The West Quad project, which includes Chalmers Library, an admissions building, social science building, an underground parking garage, and the two new English buildings, Keithley House and the English Cottage, has been designed to LEED v3 Gold standards.

Partly, this will be done through increasing energy efficiency: According to Seth Millam, the College’s construction project manager, Kenyon has hired a third-party engineer to do enhanced commissioning on the new Chalmers Library, a process the College has never done before. This commissioning includes rigorous testing on all lighting and HVAC systems in order to ensure proper function. Such testing means that the new facility will be running as efficiently as possible from the beginning, reducing energy that may have been consumed during a trial and error period and thus saving the college money in energy costs while also saving energy. “Usually, it’s kind of trial by fire for the first year,” Millam said. Kenyon will also be purchasing green power for at least the first two years of the library’s life to account for 35 percent of building electricity. 

But meeting such high standards on a large project requires that Kenyon find even more ways of reducing the project’s carbon footprint. For this, it must look beyond construction to the ways it is offsetting carbon emissions around campus. Programs at the BFEC, the Kenyon Farm, and the green burial ground at the Kokosing Nature Preserve contribute to its LEED certification, as well as new efficiency projects, like a future solar installation on Gund Commons.

Heithaus said that the new projects have given the Office of Green Initiatives the opportunity to consider land management in the College’s carbon footprint, including the College’s efforts to restore prairie habitats and conserve land surrounding the College through the Philander Chase Conservancy, which help with carbon sequestration.

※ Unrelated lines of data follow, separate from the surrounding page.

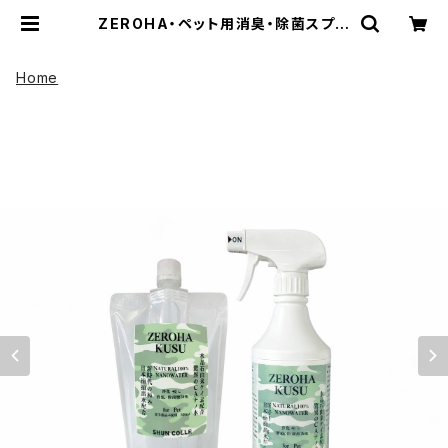
ZEROHA・ペット用消臭・除菌スプレ
ー クスノキタイプ 本体約520mlと
詰め替え約1ℓセット | UP HADOO
アップハドー
Home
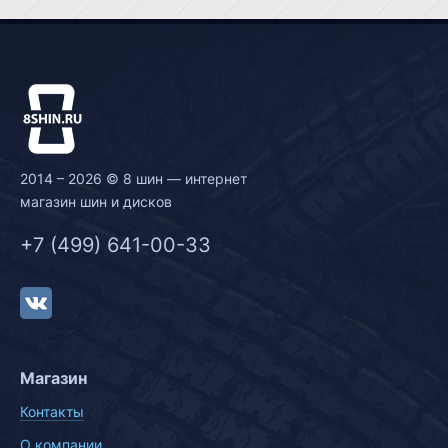
2014 – 2026 © 8 шин — интернет
магазин шин и дисков
+7 (499) 641-00-33
Магазин
Контакты
О компании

The Philander Chase Conservancy works to protect land within a five-mile radius from Kenyon by using conservation and agriculture easements to prevent development. An easement requires a landowner to accept payment in return for their right to develop that land, although they can also be donated. Easements can be expanded to increase conservation value but never undone, meaning that the 5,500 acres that the Conservancy has protected through 43 easements will remain so forever. 

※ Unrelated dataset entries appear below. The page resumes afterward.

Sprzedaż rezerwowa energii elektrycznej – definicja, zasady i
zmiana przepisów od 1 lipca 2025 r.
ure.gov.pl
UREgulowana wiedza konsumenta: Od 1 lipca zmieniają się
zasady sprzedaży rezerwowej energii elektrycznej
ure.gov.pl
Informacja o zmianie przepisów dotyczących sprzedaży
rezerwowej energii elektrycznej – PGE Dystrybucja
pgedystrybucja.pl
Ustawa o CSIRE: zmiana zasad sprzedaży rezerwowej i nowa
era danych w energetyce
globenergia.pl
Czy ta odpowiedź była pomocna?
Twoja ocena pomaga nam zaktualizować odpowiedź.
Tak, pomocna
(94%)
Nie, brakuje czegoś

Amy Henricksen, project coordinator for the Philander Chase Conservancy, noted, “We’re not anti-development by any stretch of the imagination, but we’re just pro-smart development, making sure development is happening in ways that it’s well planned.” 

Managing Director of the Conservancy Lisa Schott ’80 commented that, considering the current pressure to combat climate change with carbon sinks — natural environments that can sequester carbon — the Conservancy is especially important.  “Kenyon was really smart to have looked at [the surrounding land] back in the 1990s, to say ‘we can’t take this for granted,’” she said.

The Conservancy is the only land trust partnered with a college in the country. Still, Kenyon’s campus itself is not protected through the conservancy, which allows the College to build freely. 

While Kenyon’s construction process accounts for a new building’s projected emissions, neither Kenyon nor LEED yet have a means of measuring and accounting for embodied carbon, the periphery emissions that lead to a building’s construction. These emissions include extraction, transportation, and operation of machinery on site.

“Design of buildings and the life cycle of the buildings after the building is constructed has been very well accounted for,” Millam said. “Unfortunately, I think [for] emissions during construction—we have a long way to go. Everything that we use down there, to the trucks to the excavation equipment to the cranes and temporary heat during the winter, and all that stuff. None of it is very carbon friendly,” Millam said. 

Certainly, Kenyon has made strides in its focus on green architecture: Its newest projects have coincided with an environmental awareness that permeates the construction and surrounding efforts at the College. “It’s not as simple as construction, bad. I mean, there are compelling reasons to add or upgrade facilities,” Heithaus said. However, as Millam points out, there are many factors that just can’t be balanced out.